As Politico points out, “Though tax cuts have been a mainstay of their campaigns since at least Ronald Reagan, though the top marginal tax rate is now the highest since the 1980s, though the party could win control of both chambers of Congress for the first time in almost a decade, Republicans are barely mentioning reducing tax rates with voters.”
So, what’s actually going on?
Republicans will tell you the election is all about ISIS, or Obama, or maybe even Harry Reid. And to some extent, that may be true. But it isn’t as if they don’t have a say in what any election is about, or not.
Ultimately, what one finds is that to continue to reduce tax rates would force the GOP to make hard choices they’d rather avoid. And finally – and unfortunately – that also means much of the Republican talk about reducing the size of government is just that, talk, and little if anything more.
A rise in government red ink has cooled some Republicans’ ardor for old-fashioned tax cuts. Though the deficit has fallen dramatically in recent years, the debt — at 74 percent of gross domestic product — has almost doubled since 2008. And government spending is projected to soar in coming years, as waves of retiring baby boomers begin collecting Social Security and Medicare.
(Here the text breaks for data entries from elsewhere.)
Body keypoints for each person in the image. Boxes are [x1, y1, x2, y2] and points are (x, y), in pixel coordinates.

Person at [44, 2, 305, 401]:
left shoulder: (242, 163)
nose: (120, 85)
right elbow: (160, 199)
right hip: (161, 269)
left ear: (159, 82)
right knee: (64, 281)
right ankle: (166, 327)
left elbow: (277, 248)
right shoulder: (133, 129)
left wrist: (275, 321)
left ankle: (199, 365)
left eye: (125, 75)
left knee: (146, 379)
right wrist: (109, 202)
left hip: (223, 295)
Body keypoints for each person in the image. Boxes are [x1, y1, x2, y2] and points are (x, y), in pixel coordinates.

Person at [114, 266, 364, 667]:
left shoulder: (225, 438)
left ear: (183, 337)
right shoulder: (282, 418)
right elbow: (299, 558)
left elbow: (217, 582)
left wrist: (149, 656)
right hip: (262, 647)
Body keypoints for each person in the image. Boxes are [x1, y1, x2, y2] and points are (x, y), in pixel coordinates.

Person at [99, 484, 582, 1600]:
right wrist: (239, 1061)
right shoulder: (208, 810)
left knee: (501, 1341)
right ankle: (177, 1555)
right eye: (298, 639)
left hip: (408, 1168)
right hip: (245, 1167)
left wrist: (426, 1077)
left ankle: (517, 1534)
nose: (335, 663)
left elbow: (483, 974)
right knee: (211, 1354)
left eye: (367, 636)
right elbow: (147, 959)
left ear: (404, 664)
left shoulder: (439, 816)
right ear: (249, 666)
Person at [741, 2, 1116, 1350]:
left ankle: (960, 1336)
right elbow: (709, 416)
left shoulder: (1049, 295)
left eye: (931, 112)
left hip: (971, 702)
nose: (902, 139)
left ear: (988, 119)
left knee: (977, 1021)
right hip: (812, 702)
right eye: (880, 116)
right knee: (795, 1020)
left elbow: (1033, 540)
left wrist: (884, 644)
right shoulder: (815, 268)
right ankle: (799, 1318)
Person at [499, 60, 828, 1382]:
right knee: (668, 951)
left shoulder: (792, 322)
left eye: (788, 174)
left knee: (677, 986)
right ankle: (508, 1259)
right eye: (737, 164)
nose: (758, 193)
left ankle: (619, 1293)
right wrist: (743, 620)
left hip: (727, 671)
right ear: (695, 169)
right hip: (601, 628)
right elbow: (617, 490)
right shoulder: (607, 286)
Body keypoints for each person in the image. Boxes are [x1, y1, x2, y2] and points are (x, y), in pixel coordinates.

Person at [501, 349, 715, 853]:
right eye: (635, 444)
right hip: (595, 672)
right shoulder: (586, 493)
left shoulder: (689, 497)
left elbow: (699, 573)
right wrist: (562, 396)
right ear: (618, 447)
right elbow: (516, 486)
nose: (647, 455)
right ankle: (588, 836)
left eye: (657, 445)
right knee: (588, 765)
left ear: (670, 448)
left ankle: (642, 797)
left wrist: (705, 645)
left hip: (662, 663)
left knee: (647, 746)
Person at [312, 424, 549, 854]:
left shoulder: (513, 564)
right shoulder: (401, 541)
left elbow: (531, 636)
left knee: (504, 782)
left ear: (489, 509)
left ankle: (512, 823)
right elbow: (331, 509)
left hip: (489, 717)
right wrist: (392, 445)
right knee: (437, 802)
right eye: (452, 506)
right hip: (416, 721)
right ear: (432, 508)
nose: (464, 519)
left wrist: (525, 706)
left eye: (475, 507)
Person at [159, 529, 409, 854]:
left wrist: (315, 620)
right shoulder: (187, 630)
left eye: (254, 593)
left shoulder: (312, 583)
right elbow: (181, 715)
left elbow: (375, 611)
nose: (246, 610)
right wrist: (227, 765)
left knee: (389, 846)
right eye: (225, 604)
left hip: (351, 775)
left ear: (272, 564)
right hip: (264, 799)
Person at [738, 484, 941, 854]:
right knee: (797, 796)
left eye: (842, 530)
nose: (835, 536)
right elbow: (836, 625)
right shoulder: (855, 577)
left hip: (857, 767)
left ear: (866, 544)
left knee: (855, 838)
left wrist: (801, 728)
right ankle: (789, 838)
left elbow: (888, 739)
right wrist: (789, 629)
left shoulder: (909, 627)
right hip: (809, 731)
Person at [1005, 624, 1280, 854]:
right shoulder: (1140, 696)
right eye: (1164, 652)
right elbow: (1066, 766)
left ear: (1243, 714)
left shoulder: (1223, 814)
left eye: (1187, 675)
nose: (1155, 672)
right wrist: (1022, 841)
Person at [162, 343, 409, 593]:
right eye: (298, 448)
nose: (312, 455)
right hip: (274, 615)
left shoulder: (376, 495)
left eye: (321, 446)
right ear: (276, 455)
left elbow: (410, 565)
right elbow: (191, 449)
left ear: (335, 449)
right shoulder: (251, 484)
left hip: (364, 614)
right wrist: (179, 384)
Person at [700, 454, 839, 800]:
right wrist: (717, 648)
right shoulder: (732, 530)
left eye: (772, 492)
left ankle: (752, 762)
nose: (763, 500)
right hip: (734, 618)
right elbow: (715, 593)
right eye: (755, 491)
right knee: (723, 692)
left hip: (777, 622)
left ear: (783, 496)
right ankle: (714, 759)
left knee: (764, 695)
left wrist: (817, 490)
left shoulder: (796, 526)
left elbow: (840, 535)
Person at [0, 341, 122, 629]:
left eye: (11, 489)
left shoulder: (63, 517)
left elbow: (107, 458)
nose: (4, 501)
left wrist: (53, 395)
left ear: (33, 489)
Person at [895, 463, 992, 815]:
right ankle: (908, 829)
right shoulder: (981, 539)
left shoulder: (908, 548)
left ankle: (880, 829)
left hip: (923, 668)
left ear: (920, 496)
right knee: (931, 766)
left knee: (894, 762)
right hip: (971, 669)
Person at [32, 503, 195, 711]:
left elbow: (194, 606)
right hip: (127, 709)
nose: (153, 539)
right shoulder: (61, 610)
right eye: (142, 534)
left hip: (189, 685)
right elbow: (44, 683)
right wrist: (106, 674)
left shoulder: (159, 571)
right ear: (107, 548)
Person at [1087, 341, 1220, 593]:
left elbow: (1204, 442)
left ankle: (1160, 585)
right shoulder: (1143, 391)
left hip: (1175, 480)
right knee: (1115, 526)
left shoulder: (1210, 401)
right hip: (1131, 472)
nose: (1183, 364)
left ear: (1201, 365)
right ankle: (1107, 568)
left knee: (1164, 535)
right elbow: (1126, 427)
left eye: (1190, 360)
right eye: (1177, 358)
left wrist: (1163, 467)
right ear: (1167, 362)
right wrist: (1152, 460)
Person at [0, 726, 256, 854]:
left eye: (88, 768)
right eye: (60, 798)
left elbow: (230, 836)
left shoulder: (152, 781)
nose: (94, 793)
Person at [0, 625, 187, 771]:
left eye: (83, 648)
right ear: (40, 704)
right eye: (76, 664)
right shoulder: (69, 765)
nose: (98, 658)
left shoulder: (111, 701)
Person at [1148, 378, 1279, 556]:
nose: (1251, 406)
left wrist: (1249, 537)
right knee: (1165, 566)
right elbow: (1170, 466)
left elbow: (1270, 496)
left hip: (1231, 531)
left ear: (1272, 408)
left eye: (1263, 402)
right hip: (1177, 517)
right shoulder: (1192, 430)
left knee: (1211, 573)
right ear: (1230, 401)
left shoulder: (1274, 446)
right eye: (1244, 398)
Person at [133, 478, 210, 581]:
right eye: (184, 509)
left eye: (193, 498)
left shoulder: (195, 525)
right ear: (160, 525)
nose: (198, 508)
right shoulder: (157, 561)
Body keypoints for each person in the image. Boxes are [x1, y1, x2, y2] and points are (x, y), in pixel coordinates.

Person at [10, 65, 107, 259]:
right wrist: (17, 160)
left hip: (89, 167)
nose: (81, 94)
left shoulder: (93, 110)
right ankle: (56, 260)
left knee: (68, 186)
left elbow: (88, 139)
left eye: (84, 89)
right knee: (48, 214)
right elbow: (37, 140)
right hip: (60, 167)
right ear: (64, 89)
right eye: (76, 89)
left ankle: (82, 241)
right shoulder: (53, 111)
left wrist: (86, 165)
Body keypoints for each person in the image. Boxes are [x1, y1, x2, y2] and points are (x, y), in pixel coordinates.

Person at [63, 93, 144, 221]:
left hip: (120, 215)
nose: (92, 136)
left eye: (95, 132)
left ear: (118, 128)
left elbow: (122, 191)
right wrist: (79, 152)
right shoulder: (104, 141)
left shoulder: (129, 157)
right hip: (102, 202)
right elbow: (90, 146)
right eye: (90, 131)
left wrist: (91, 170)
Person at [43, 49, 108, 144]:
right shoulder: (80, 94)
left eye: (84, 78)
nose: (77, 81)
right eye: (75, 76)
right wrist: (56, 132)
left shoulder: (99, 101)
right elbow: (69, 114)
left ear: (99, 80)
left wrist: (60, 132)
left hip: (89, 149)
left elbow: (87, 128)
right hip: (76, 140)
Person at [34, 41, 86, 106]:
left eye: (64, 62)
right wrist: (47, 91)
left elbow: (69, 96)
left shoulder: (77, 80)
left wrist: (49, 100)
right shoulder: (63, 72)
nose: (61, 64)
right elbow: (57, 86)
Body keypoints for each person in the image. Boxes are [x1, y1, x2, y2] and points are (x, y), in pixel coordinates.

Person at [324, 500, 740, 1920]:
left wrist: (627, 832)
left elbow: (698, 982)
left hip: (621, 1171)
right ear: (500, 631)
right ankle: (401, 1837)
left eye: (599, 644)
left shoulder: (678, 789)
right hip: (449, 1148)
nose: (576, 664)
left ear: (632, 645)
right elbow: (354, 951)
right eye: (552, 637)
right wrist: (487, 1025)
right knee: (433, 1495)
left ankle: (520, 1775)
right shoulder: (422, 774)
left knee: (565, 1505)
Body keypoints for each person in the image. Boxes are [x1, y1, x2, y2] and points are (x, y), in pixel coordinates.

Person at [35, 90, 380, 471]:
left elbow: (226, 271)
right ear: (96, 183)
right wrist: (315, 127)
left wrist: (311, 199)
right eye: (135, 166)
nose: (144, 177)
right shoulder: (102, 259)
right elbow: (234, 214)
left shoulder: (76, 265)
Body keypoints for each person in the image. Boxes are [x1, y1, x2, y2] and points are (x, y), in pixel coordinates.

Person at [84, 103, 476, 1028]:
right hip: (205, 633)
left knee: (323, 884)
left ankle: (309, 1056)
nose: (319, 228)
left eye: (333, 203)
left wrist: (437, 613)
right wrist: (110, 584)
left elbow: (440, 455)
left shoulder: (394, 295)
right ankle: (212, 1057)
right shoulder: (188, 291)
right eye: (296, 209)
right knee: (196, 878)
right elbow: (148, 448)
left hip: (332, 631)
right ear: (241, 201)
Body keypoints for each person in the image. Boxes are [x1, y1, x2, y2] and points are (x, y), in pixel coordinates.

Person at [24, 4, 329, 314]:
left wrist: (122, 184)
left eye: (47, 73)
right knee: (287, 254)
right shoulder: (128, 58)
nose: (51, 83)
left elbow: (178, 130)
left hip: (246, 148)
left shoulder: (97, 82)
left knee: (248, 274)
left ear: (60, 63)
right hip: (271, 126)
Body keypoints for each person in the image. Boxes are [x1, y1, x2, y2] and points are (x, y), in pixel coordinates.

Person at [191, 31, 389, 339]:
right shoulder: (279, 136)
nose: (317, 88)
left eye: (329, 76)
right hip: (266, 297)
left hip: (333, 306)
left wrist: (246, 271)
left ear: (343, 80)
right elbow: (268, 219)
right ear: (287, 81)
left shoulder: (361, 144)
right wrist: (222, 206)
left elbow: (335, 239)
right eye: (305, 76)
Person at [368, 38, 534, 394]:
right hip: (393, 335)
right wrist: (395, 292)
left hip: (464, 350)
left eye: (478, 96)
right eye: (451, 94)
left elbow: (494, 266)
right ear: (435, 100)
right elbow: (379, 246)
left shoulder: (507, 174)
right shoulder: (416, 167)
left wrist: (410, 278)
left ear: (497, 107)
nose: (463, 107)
“You really can’t do tax cuts alone, because you still have a screwed-up tax system” and then “you just have a revenue problem when you do that,” said Rep. Bill Flores (R-Texas), who was first elected as part of the tea party class of 2010.
“Maybe we take a more holistic, maybe sophisticated look at the Tax Code than, perhaps, say, George Bush did in 2000,” said Rep. Mick Mulvaney (R-S.C.), another RSC member. “Just saying ‘cut taxes’ doesn’t actually encompass the challenges that we face,” he said. “Maybe it’s no longer the only message.”